I certainly was happy to get whatever information she had. And the relationship was just sort of that for a few years. And then all of a sudden one day we found ourselves without partners; she broke up with her fiancé, my wife and I got a divorce and the events were not really related to one another it’s just kind of the way it worked out.

And, as I think I related to you earlier in the conversation, here I was at this trade show that we all attended where – it was called The Designer’s Collective and a lot of new, young, hip designers were showing there – and I decided that night I was going to sort of make my move. I was curious as to whether or not she was sort of interested in me. So my way of doing that was to get drunk so that I worked up the nerve to ask her out; she did not receive it well.

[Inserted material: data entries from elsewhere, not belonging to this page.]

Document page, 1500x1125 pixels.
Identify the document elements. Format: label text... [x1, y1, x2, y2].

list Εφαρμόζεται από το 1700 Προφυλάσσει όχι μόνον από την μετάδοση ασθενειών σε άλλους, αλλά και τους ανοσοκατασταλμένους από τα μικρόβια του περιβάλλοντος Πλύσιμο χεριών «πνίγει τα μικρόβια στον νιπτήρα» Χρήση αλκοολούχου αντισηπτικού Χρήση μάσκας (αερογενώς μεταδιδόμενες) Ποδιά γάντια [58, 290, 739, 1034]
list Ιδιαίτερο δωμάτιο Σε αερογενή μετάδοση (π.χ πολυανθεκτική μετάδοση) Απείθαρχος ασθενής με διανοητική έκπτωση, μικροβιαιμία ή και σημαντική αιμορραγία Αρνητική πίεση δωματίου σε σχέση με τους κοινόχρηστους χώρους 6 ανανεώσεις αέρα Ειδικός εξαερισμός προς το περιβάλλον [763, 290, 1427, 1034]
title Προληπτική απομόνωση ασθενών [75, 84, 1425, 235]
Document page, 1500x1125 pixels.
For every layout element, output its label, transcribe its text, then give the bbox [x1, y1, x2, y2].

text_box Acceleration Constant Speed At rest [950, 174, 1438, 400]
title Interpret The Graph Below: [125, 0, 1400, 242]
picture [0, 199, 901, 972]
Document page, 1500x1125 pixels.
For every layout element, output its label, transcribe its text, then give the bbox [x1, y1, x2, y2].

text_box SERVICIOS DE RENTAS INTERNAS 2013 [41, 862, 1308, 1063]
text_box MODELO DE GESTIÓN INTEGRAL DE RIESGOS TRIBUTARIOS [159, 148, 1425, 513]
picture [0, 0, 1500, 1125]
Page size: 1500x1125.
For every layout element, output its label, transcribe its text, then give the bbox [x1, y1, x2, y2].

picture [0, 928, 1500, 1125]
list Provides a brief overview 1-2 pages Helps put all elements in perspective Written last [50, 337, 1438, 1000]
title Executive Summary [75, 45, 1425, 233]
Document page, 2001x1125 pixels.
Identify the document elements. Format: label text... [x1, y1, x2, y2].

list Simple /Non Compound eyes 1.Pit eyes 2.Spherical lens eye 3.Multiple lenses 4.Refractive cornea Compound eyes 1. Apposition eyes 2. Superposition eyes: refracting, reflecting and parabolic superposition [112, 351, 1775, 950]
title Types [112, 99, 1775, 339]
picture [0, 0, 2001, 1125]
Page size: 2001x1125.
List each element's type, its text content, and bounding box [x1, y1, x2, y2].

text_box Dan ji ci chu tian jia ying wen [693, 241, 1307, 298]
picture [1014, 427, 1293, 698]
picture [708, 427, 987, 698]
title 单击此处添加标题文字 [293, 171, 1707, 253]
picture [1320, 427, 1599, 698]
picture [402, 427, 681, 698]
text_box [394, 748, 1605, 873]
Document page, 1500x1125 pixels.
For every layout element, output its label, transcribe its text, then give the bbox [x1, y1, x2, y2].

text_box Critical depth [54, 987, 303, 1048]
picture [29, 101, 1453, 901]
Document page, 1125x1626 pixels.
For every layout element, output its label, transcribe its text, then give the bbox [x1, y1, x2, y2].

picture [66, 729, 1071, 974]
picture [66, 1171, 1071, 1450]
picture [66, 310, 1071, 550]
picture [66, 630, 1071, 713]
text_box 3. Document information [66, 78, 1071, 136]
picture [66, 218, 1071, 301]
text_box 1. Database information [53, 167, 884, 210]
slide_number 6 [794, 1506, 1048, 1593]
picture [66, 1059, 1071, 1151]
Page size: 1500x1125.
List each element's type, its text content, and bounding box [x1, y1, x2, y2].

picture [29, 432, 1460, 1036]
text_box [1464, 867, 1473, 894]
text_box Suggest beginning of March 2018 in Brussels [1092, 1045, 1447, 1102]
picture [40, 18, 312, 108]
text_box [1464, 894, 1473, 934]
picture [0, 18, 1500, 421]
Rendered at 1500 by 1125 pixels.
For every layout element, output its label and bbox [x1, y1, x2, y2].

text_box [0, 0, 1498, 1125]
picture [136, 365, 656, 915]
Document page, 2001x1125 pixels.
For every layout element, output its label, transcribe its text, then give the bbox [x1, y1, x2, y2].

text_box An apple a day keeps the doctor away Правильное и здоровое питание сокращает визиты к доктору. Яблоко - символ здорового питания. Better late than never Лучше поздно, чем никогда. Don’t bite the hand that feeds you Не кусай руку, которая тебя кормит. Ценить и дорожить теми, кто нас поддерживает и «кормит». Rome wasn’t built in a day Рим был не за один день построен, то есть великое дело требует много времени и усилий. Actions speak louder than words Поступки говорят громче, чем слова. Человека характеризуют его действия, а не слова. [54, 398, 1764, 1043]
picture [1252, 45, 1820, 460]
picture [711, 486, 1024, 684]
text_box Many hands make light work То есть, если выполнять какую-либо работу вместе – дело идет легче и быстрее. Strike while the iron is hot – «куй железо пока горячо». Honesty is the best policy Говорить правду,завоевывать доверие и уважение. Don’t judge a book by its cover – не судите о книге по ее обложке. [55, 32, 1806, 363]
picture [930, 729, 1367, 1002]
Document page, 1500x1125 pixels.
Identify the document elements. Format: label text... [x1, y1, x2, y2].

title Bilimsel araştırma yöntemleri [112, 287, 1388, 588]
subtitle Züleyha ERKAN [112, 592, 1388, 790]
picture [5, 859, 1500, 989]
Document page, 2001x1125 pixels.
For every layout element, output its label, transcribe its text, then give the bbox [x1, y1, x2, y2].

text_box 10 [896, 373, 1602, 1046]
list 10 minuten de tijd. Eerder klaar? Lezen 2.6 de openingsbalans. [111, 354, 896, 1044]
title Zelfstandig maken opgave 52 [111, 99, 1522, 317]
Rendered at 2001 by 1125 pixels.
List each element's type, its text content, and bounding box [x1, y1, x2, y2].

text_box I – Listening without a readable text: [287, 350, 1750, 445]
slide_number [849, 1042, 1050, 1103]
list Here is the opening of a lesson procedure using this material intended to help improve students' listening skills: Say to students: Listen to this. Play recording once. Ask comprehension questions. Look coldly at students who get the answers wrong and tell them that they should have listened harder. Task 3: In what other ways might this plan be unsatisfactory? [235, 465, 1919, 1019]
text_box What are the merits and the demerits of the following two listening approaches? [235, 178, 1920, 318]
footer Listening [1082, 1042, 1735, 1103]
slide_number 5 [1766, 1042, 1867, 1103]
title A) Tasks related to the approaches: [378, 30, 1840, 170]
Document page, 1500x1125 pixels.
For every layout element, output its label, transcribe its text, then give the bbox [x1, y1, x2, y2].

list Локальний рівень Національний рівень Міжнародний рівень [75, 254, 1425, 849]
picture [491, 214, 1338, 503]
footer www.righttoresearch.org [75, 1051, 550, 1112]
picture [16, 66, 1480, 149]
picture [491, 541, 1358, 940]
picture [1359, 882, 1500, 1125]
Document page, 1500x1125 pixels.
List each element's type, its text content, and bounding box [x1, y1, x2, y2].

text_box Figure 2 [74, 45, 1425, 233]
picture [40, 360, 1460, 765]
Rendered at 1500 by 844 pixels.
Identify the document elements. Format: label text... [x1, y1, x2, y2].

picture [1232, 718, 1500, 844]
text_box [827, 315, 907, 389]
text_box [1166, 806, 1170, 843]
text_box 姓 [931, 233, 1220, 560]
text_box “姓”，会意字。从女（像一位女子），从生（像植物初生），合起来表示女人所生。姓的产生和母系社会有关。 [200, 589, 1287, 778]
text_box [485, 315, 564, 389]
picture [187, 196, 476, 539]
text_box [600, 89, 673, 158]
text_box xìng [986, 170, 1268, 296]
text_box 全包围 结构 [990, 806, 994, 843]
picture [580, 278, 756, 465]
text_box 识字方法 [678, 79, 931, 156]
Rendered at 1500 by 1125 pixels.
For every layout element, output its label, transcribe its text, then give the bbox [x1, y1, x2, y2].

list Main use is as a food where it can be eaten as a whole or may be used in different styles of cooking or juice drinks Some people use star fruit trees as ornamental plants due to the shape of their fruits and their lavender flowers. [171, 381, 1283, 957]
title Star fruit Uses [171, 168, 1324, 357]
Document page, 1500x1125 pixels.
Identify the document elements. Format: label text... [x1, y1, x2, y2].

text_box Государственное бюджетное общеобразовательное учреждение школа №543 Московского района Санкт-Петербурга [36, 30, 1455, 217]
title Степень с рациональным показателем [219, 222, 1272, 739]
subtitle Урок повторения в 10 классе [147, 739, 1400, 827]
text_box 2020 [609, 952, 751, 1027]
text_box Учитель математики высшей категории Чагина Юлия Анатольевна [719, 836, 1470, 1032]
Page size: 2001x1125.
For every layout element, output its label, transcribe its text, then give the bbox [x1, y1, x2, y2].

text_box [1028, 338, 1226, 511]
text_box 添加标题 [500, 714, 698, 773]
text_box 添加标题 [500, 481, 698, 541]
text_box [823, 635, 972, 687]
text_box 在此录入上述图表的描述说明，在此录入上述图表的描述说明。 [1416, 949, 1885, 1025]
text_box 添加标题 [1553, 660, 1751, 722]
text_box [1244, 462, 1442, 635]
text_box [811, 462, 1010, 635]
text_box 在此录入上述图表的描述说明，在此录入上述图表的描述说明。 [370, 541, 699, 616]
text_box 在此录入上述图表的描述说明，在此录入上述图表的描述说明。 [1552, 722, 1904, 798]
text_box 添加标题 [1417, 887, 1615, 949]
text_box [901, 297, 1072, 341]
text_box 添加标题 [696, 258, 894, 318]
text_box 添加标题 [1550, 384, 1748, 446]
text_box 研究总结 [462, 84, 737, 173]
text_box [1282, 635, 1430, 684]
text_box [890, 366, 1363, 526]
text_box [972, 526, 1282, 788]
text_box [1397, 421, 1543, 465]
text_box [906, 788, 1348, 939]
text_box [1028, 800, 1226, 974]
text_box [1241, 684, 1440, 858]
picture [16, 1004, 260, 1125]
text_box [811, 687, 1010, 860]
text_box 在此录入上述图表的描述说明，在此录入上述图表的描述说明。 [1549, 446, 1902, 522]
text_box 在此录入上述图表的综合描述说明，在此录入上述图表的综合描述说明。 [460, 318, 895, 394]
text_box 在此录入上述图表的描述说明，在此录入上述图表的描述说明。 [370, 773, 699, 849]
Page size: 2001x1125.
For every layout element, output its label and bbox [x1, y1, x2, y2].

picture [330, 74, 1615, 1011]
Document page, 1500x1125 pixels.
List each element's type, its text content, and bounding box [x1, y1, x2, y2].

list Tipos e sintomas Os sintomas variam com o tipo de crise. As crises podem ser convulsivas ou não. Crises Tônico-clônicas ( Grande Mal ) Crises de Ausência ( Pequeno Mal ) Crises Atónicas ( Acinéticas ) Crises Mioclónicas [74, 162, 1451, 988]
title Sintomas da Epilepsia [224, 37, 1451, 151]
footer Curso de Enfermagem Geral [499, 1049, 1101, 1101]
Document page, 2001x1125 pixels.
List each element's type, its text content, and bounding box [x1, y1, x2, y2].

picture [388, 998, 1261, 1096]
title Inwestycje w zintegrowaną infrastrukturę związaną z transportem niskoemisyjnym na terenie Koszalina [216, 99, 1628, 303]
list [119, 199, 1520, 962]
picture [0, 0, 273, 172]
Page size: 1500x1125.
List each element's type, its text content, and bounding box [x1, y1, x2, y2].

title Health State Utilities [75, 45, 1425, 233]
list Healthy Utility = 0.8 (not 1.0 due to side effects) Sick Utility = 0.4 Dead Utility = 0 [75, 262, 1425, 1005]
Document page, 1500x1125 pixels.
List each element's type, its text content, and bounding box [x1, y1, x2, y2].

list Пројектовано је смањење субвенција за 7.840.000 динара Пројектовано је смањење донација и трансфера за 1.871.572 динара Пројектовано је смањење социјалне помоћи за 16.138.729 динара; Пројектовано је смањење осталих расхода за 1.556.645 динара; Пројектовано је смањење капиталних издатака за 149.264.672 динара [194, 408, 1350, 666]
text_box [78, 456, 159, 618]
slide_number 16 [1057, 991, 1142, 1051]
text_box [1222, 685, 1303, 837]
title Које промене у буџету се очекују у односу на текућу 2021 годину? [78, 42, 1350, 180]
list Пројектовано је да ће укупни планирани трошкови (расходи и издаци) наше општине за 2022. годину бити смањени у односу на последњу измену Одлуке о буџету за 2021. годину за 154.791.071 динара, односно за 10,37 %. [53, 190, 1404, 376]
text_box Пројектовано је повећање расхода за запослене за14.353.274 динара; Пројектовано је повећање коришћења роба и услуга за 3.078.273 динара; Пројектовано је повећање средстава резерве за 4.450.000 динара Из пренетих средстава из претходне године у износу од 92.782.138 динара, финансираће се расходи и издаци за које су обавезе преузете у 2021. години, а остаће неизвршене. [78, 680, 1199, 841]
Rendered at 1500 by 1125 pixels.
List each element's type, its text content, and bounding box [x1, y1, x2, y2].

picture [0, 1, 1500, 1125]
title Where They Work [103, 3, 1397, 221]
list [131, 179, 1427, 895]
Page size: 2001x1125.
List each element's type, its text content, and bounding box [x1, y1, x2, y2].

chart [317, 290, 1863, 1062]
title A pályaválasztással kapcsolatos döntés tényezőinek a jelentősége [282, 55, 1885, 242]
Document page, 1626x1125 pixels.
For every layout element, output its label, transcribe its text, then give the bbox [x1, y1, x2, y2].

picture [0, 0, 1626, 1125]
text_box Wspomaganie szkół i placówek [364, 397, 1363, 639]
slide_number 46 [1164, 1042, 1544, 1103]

Kay: I said no the first time and the second time but the third time was the charm.

Russ: Okay, wow, what a story. It sounds like it was destined to happen though and turned into quite a success.

Kay: I think so. And I think that it’s, you know, I think what’s interesting about our time in the industry and to Butch’s credit, in the mid 70s/late 70s and probably into like ’81 and ’82, ’83 the European customer in Seattle really didn’t exist. He, starting in 1974, actually developed that consumer. So when you think about business makers it’s sort of like find a need and fill it and this was a need that the greater populous of Seattle didn’t even realize they needed, right? And we like to say that we educated the consumer and really created that genre of fashion in the Northwest.

Russ: Really cool. Well Kay, Butch, I really appreciate you spending some time with us and chatting, telling us things.

Kay: Our pleasure.

Butch: Our pleasure, thank you Russ.

Russ: It’s really a cool story.

Kay: Thank you.

Russ: You bet. And that wraps up my discussion with Kay Smith-Blum and Butch Blum of Butch Blum’s Fashionista Retail Environment. And this is BusinessMakers USA.